R: Pour voir comment nous y parviendrons, il nous faut d’abord nous y arrêter, en prenant le temps requis. Ça me déçoit vraiment de voir, en plein cœur d’une réunion prioritaire, un prêtre quitter parce qu’il va célébrer la messe, par exemple. Avec des territoires de plus en plus grands à couvrir, il va falloir accepter que nous ne pouvons plus offrir autant de messes. Pour avancer, si nous commencions par libérer du temps? Pour nous « creuser le coco » ensemble et préciser comment nous pouvons répondre aux besoins du peuple de Dieu que nous desservons. Ce que nous dit l’Évangile de ce matin (4 novembre: Luc 14, 25-33): « Celui qui veut construire une tour va commencer par s’asseoir pour calculer la dépense », tout comme le roi qui part en guerre va évaluer ses forces et ses moyens. Dans Evangelii Gaudium, le pape François nous explique que le temps est supérieur à l’espace. Autrement dit, le temps (long) est un incontournable dans l’action pastorale, les processus de croissance ne peuvent être initiés que dans la durée. Alors, apprenons à sortir des tourbillons dans lesquels nous sommes plongés.

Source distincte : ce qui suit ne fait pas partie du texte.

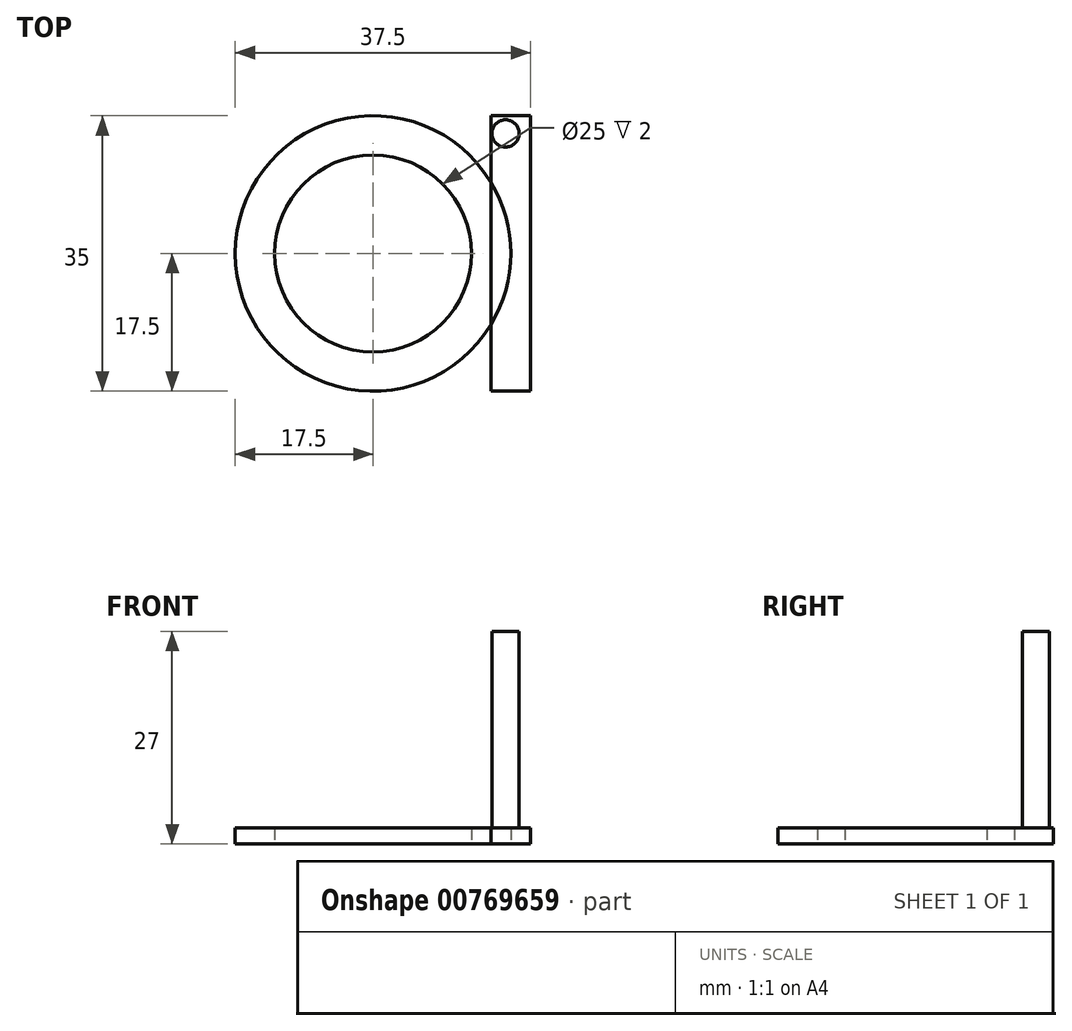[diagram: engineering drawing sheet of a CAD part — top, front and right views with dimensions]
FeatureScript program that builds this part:
annotation { "Feature Type Name" : "Feature", "Feature Type Description" : "" }
export const myFeature = defineFeature(function(context is Context, id is Id, definition is map)
    precondition{}
    {
        {
            var Q0;
            Q0=qCreatedBy(makeId("Top.planeOp"),FACE);
            var sketch = newSketch(context, id + "F0", { "sketchPlane" : qUnion([Q0])});
            skCircle(sketch, "E0", {"center": v(0, 0) * mm, "radius": 17.5 * mm});
            skCircle(sketch, "E1", {"center": v(0, 0) * mm, "radius": 12.5 * mm});
            skLineSegment(sketch, "E2.bottom", {"start": v(15, 17.5) * mm, "end": v(20, 17.5) * mm});
            skLineSegment(sketch, "E2.top", {"start": v(15, -17.5) * mm, "end": v(20, -17.5) * mm});
            skLineSegment(sketch, "E2.left", {"start": v(15, 17.5) * mm, "end": v(15, -17.5) * mm});
            skLineSegment(sketch, "E2.right", {"start": v(20, 17.5) * mm, "end": v(20, -17.5) * mm});
            skSolve(sketch);
        }
        {
            var Q0;
            Q0=makeQuery(id+"F0.imprint","IMPRINT",FACE,{"disambiguationData":[TD([[makeQuery(id+"F0.imprint","IMPRINT",EDGE,{"derivedFrom":sQuery(id+"F0.wireOp",EDGE,"E1")}),-1.0]])]});
            var Q1;
            {var subQ0=sQuery(id+"F0.wireOp",EDGE,"E2.left");var subQ1=sQuery(id+"F0.wireOp",EDGE,"E0");var subQ2=makeQuery(id+"F0.imprint","INTERSECT",VERTEX,{"disambiguationData":[OD(0.0)],"derivedFrom":[subQ1,subQ0]});Q1=makeQuery(id+"F0.imprint","IMPRINT",FACE,{"disambiguationData":[TD([[makeQuery(id+"F0.imprint","IMPRINT",EDGE,{"disambiguationData":[TD([[subQ2,1.0]])],"derivedFrom":subQ1}),1.0]])]});}
            var Q2;
            {var subQ1=sQuery(id+"F0.wireOp",EDGE,"E2.bottom");Q2=makeQuery(id+"F0.imprint","IMPRINT",FACE,{"disambiguationData":[TD([[makeQuery(id+"F0.imprint","IMPRINT",EDGE,{"derivedFrom":subQ1}),-1.0]])]});}
            extrude(context, id + "F1", {"entities" : qUnion([Q0, Q1, Q2]), "depth" : 2 * mm, "offsetDistance" : 25 * mm});
        }
        {
            var Q0;
            Q0=makeQuery(id+"F1.opExtrude","CAP_FACE",FACE,{"disambiguationData":[OSD([sQuery(id+"F0.wireOp",EDGE,"E0"),sQuery(id+"F0.wireOp",EDGE,"E1"),sQuery(id+"F0.wireOp",EDGE,"E2.bottom"),sQuery(id+"F0.wireOp",EDGE,"E2.top"),sQuery(id+"F0.wireOp",EDGE,"E2.left"),sQuery(id+"F0.wireOp",EDGE,"E2.right")])],"isStart":false});
            var sketch = newSketch(context, id + "F2", { "sketchPlane" : qUnion([Q0])});
            skCircle(sketch, "E3", {"center": v(16.83, 15.25) * mm, "radius": 1.73 * mm});
            skSolve(sketch);
        }
        {
            var Q0;
            Q0=makeQuery(id+"F2.imprint","IMPRINT",FACE,{"disambiguationData":[TD([[makeQuery(id+"F2.imprint","IMPRINT",EDGE,{"derivedFrom":sQuery(id+"F2.wireOp",EDGE,"E3")}),1.0]])]});
            extrude(context, id + "F3", {"entities" : qUnion([Q0]), "operationType" : NewBodyOperationType.ADD, "depth" : 25 * mm, "offsetDistance" : 25 * mm});
        }
    });
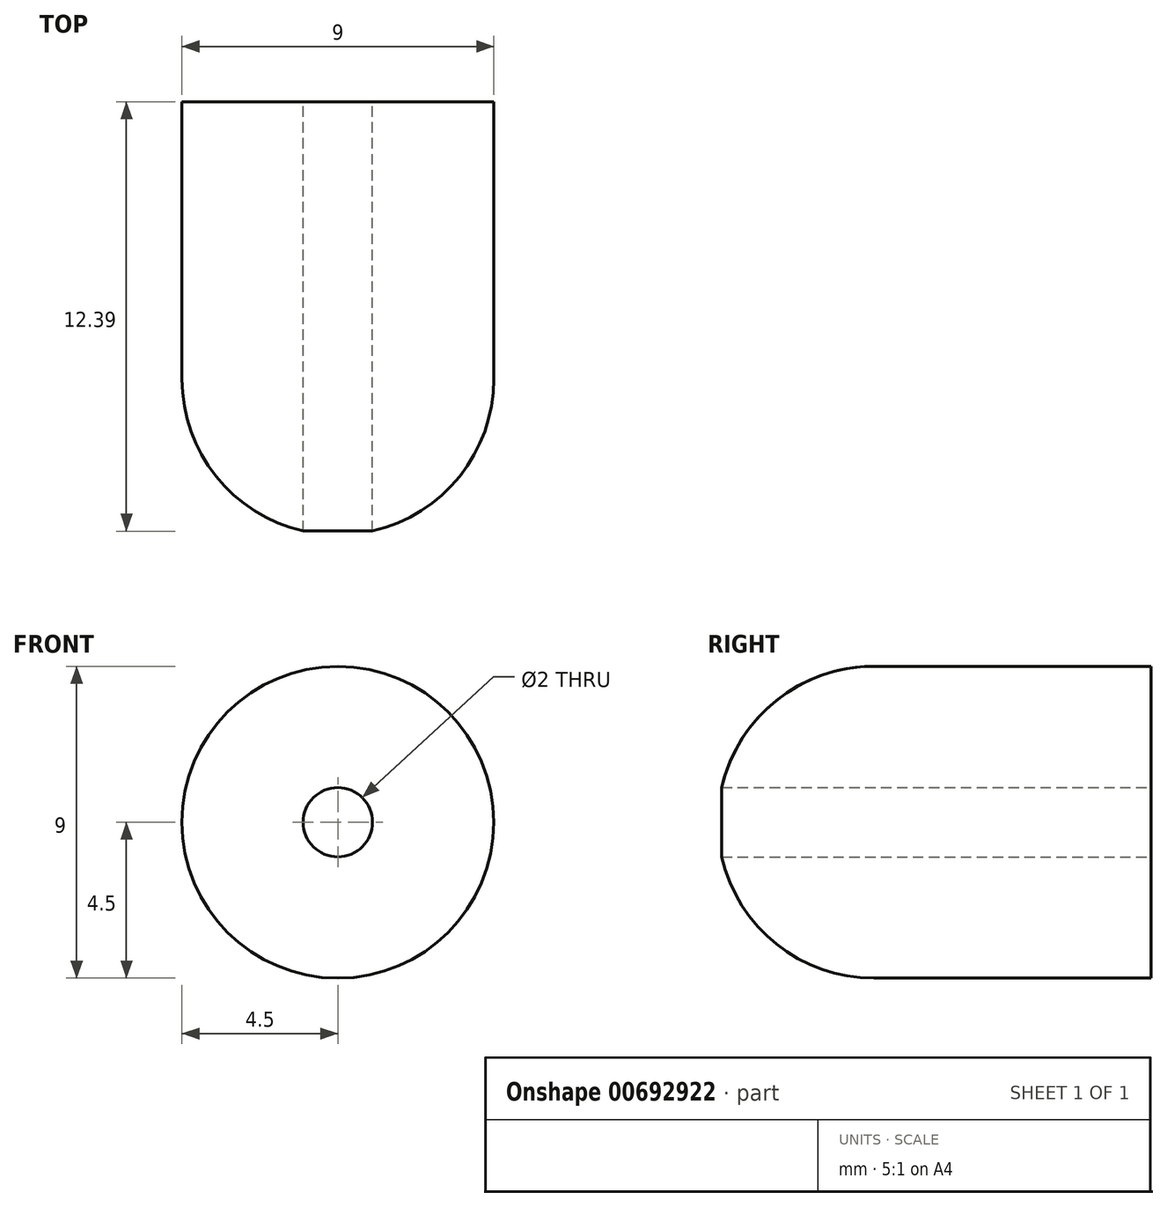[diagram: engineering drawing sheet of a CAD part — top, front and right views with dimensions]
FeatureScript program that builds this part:
annotation { "Feature Type Name" : "Feature", "Feature Type Description" : "" }
export const myFeature = defineFeature(function(context is Context, id is Id, definition is map)
    precondition{}
    {
        {
            var Q0;
            Q0=qCreatedBy(makeId("Front.planeOp"),FACE);
            var sketch = newSketch(context, id + "F0", { "sketchPlane" : qUnion([Q0])});
            skCircle(sketch, "E0", {"center": v(0, 0) * mm, "radius": 4.5 * mm});
            skSolve(sketch);
        }
        {
            var Q0;
            Q0=makeQuery(id+"F0.imprint","IMPRINT",FACE,{"disambiguationData":[TD([[makeQuery(id+"F0.imprint","IMPRINT",EDGE,{"derivedFrom":sQuery(id+"F0.wireOp",EDGE,"E0")}),1.0]])]});
            extrude(context, id + "F1", {"entities" : qUnion([Q0]), "depth" : 8 * mm, "offsetDistance" : 25 * mm});
        }
        {
            var Q0;
            Q0=qCreatedBy(makeId("Right.planeOp"),FACE);
            var sketch = newSketch(context, id + "F2", { "sketchPlane" : qUnion([Q0])});
            skLineSegment(sketch, "E1", {"start": v(-20.53, 0) * mm, "end": v(-32.13, 0) * mm});
            skArc(sketch, "E2", {"start": v(-8, 4.5) * mm, "mid": v(-11.18, 3.18) * mm, "end": v(-12.5, 0) * mm});
            skLineSegment(sketch, "E3", {"start": v(-8, 0) * mm, "end": v(-8, 4.5) * mm});
            skLineSegment(sketch, "E4", {"start": v(-8, 4.5) * mm, "end": v(-8, 0) * mm});
            skLineSegment(sketch, "E5", {"start": v(-8, 0) * mm, "end": v(-12.5, 0) * mm});
            skSolve(sketch);
        }
        {
            var Q0;
            Q0=makeQuery(id+"F2.imprint","IMPRINT",FACE,{"disambiguationData":[TD([[makeQuery(id+"F2.imprint","IMPRINT",EDGE,{"derivedFrom":sQuery(id+"F2.wireOp",EDGE,"E2")}),1.0]])]});
            var Q1;
            Q1=sQuery(id+"F2.wireOp",EDGE,"E1");
            revolve(context, id + "F3", {"operationType" : NewBodyOperationType.ADD, "entities" : qUnion([Q0]), "axis" : qUnion([Q1]), "revolveType" : RevolveType.FULL});
        }
        {
            var Q0;
            Q0=qCreatedBy(makeId("Front.planeOp"),FACE);
            var sketch = newSketch(context, id + "F4", { "sketchPlane" : qUnion([Q0])});
            skCircle(sketch, "E6", {"center": v(0, 0) * mm, "radius": 1 * mm});
            skSolve(sketch);
        }
        {
            var Q0;
            Q0 = qSketchRegion(id + "F4", true);
            extrude(context, id + "F5", {"entities" : qUnion([Q0]), "operationType" : NewBodyOperationType.REMOVE, "endBound" : BoundingType.THROUGH_ALL, "depth" : 25 * mm, "offsetDistance" : 25 * mm});
        }
    });
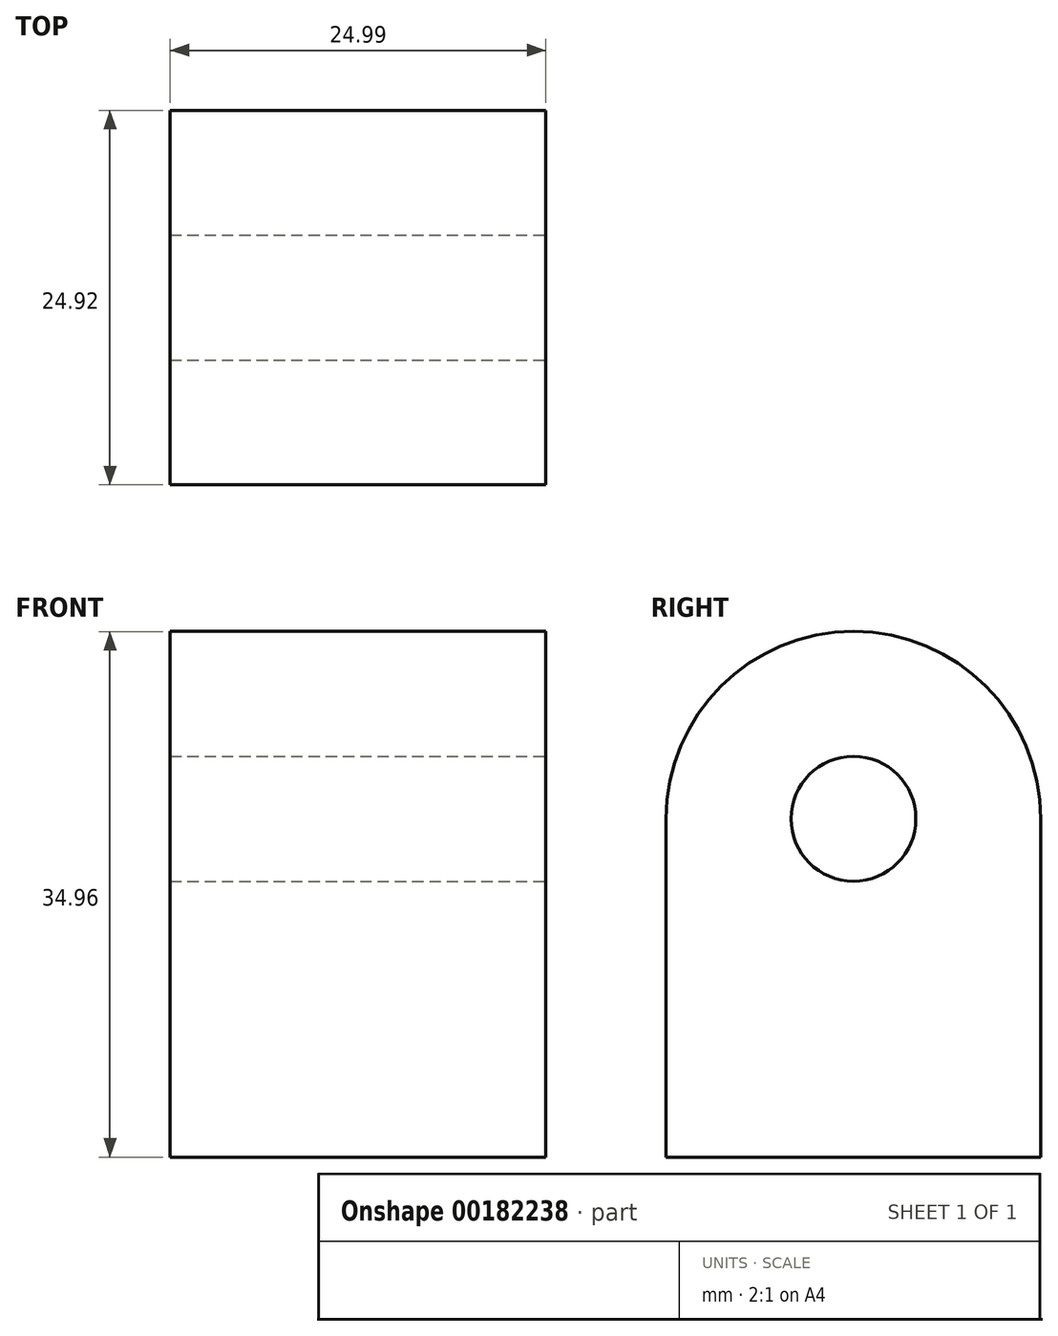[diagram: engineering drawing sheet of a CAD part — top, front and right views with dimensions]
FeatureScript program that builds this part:
annotation { "Feature Type Name" : "Feature", "Feature Type Description" : "" }
export const myFeature = defineFeature(function(context is Context, id is Id, definition is map)
    precondition{}
    {
        {
            var Q0;
            Q0=qCreatedBy(makeId("Right.planeOp"),FACE);
            var sketch = newSketch(context, id + "F0", { "sketchPlane" : qUnion([Q0])});
            skLineSegment(sketch, "E0.bottom", {"start": v(0, 0) * mm, "end": v(24.92, 0) * mm});
            skLineSegment(sketch, "E0.top", {"start": v(0, 22.5) * mm, "end": v(24.92, 22.5) * mm});
            skLineSegment(sketch, "E0.left", {"start": v(0, 0) * mm, "end": v(0, 22.5) * mm});
            skLineSegment(sketch, "E0.right", {"start": v(24.92, 0) * mm, "end": v(24.92, 22.5) * mm});
            skArc(sketch, "E1", {"start": v(24.92, 22.5) * mm, "mid": v(12.46, 34.96) * mm, "end": v(0, 22.5) * mm});
            skSolve(sketch);
        }
        {
            var Q0;
            Q0=qSketchRegion(id+"F0",true);
            extrude(context, id + "F1", {"entities" : qUnion([Q0]), "oppositeDirection" : true, "depth" : 25 * mm});
        }
        {
            var Q0;
            Q0=makeQuery(id+"F1.opExtrude","CAP_FACE",FACE,{"disambiguationData":[OSD([sQuery(id+"F0.wireOp",EDGE,"E0.bottom"),sQuery(id+"F0.wireOp",EDGE,"E0.left"),sQuery(id+"F0.wireOp",EDGE,"E0.right"),sQuery(id+"F0.wireOp",EDGE,"E1")])],"isStart":true});
            var sketch = newSketch(context, id + "F2", { "sketchPlane" : qUnion([Q0])});
            skCircle(sketch, "E2", {"center": v(12.46, 22.5) * mm, "radius": 4.15 * mm});
            skSolve(sketch);
        }
        {
            var Q0;
            Q0=qSketchRegion(id+"F2",true);
            extrude(context, id + "F3", {"entities" : qUnion([Q0]), "operationType" : NewBodyOperationType.REMOVE, "endBound" : BoundingType.THROUGH_ALL, "oppositeDirection" : true, "depth" : 25.4 * mm});
        }
    });
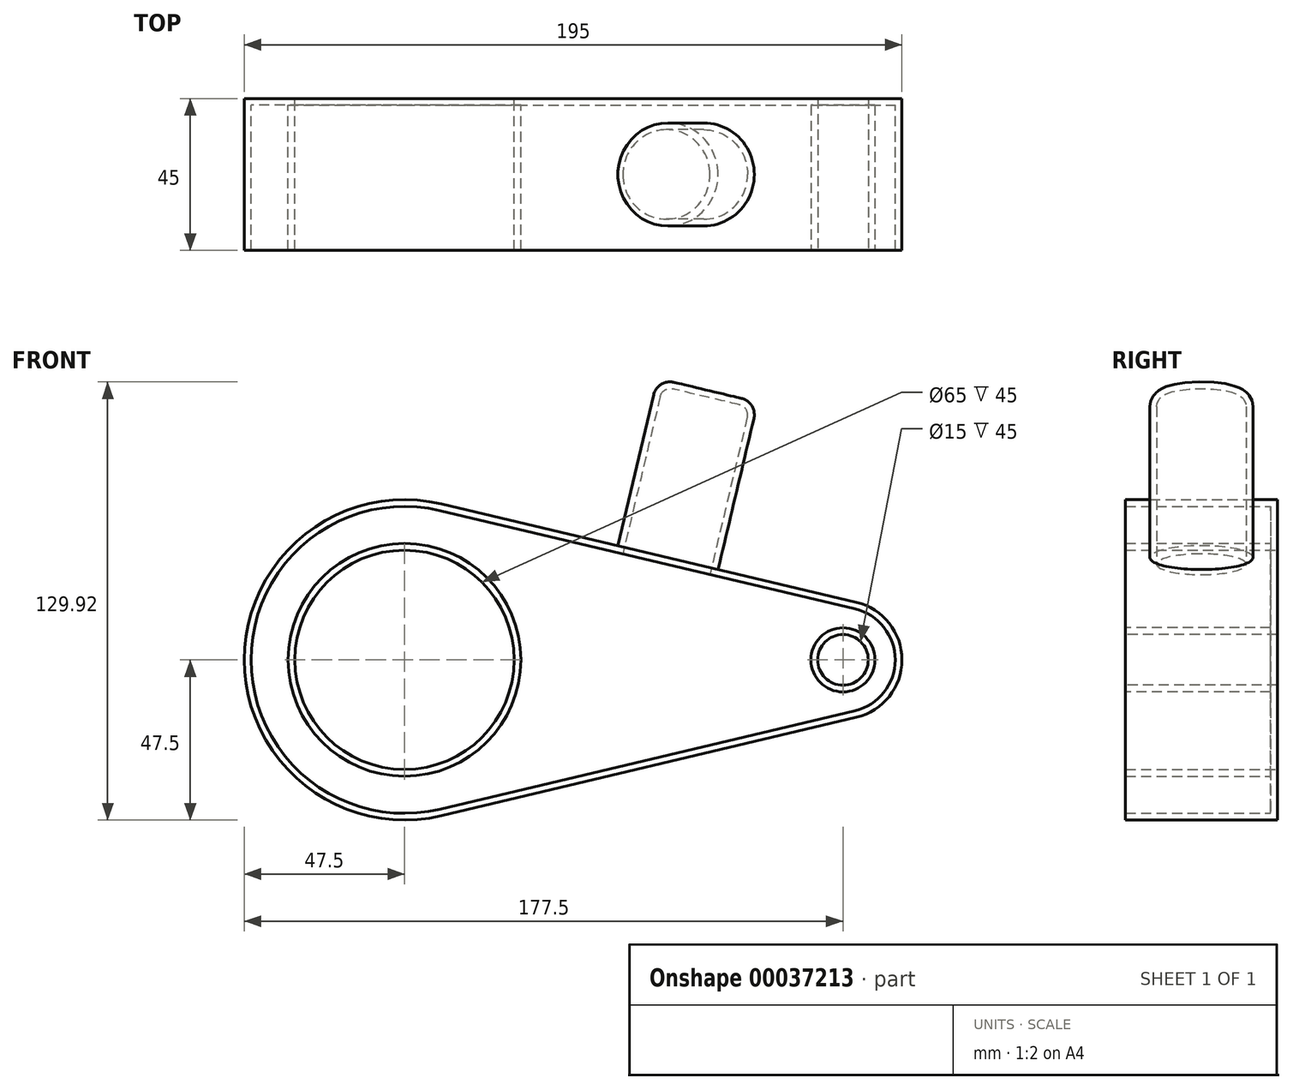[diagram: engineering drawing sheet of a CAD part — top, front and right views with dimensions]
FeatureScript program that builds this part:
annotation { "Feature Type Name" : "Feature", "Feature Type Description" : "" }
export const myFeature = defineFeature(function(context is Context, id is Id, definition is map)
    precondition{}
    {
        {
            var Q0;
            Q0=qCreatedBy(makeId("Front.planeOp"),FACE);
            var sketch = newSketch(context, id + "F0", { "sketchPlane" : qUnion([Q0])});
            skCircle(sketch, "E0", {"center": v(0, 0) * mm, "radius": 47.5 * mm});
            skCircle(sketch, "E1", {"center": v(130, 0) * mm, "radius": 17.5 * mm});
            skLineSegment(sketch, "E2", {"start": v(10.96, 46.22) * mm, "end": v(134.04, 17.03) * mm});
            skLineSegment(sketch, "E3", {"start": v(10.96, -46.22) * mm, "end": v(134.04, -17.03) * mm});
            skCircle(sketch, "E4", {"center": v(0, 0) * mm, "radius": 32.5 * mm});
            skSolve(sketch);
        }
        {
            var Q0;
            Q0 = qSketchRegion(id + "F0", true);
            extrude(context, id + "F1", {"entities" : qUnion([Q0]), "depth" : 45 * mm});
        }
        {
            var Q0;
            Q0=makeQuery(id+"F1.opExtrude","SWEPT_FACE",FACE,{"disambiguationData":[OSD([sQuery(id+"F0.wireOp",EDGE,"E2")])]});
            var sketch = newSketch(context, id + "F2", { "sketchPlane" : qUnion([Q0])});
            skCircle(sketch, "E5", {"center": v(69.01, -22.5) * mm, "radius": 15.27 * mm});
            skPoint(sketch, "E5.centerSnap0", {"position": v(126.5, -22.5) * mm});
            skSolve(sketch);
        }
        {
            var Q0;
            Q0 = qSketchRegion(id + "F2", true);
            extrude(context, id + "F3", {"entities" : qUnion([Q0]), "operationType" : NewBodyOperationType.ADD, "depth" : 51 * mm});
        }
        {
            var Q0;
            Q0=makeQuery(id+"F3.opExtrude","CAP_EDGE",EDGE,{"disambiguationData":[OSD([sQuery(id+"F2.wireOp",EDGE,"E5")])],"isStart":false});
            var Q1;
            Q1=makeQuery(id+"F3.opExtrude","CAP_EDGE",EDGE,{"disambiguationData":[OSD([sQuery(id+"F2.wireOp",EDGE,"E5")])],"isStart":true});
            fillet(context, id + "F4", {"entities" : qUnion([Q0, Q1]), "radius" : 5 * mm, "tangentPropagation" : true, "allowEdgeOverflow" : false});
        }
        {
            var Q0;
            Q0=makeQuery(id+"F1.opExtrude","CAP_FACE",FACE,{"disambiguationData":[OSD([sQuery(id+"F0.wireOp",EDGE,"E0"),sQuery(id+"F0.wireOp",EDGE,"E1"),sQuery(id+"F0.wireOp",EDGE,"E2"),sQuery(id+"F0.wireOp",EDGE,"E3"),sQuery(id+"F0.wireOp",EDGE,"E4")])],"isStart":false});
            var sketch = newSketch(context, id + "F5", { "sketchPlane" : qUnion([Q0])});
            skCircle(sketch, "E6", {"center": v(130, 0) * mm, "radius": 7.5 * mm});
            skSolve(sketch);
        }
        {
            var Q0;
            Q0 = qSketchRegion(id + "F5", true);
            extrude(context, id + "F6", {"entities" : qUnion([Q0]), "operationType" : NewBodyOperationType.REMOVE, "endBound" : BoundingType.THROUGH_ALL, "oppositeDirection" : true, "depth" : 25 * mm});
        }
        {
            var Q0;
            Q0=makeQuery(id+"F1.opExtrude","CAP_FACE",FACE,{"disambiguationData":[OSD([sQuery(id+"F0.wireOp",EDGE,"E0"),sQuery(id+"F0.wireOp",EDGE,"E1"),sQuery(id+"F0.wireOp",EDGE,"E2"),sQuery(id+"F0.wireOp",EDGE,"E3"),sQuery(id+"F0.wireOp",EDGE,"E4")])],"isStart":false});
            shell(context, id + "F7", {"entities" : qUnion([Q0]), "thickness" : 2 * mm});
        }
    });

Q: C’est dans cette logique que notre Archevêque a décrété une pause en initiation chrétienne, pour réfléchir à une relance de l’éducation de la foi?
R: Oui, en particulier à l’endroit des adultes. Nous sommes un peu comme Nicodème, dérouté par la parole de Jésus : « Il te faut renaître » (Jean 3, 1-21). Jésus nous indique qu’il est nécessaire de changer, de devenir un homme nouveau. Nous savons que cela n’est jamais facile, mais le Christ nous rappelle aussi que « l’Esprit souffle où il veut ». Il y a en nous toute une force d’inertie à surmonter; pensons seulement à tous ces rapports rédigés avec soin, après une large consultation, qui reposent sur des tablettes et ne seront jamais mis en œuvre!
Q: En somme, votre livre veut susciter un effort de réflexion à plusieurs, de concertation pour arriver ensemble à « faire différemment »?
R: Il me paraît clair que l’Église du Québec ne peut échapper à la nécessité de faire autrement, d’inventer de nouveaux passages vers l’Évangile. L’échange doit se vivre maintenant; sinon, la pandémie terminée, nous serons fortement tentés de revenir tout simplement à nos anciennes pratiques. C’est maintenant qu’il nous faut réfléchir sur l’après.
Q: C’est clairement ce à quoi vous nous conviez dans votre livre. Mgr Pelchat, merci d’avoir « pris le temps » pour cette entrevue, après avoir « pris le temps » de le rédiger.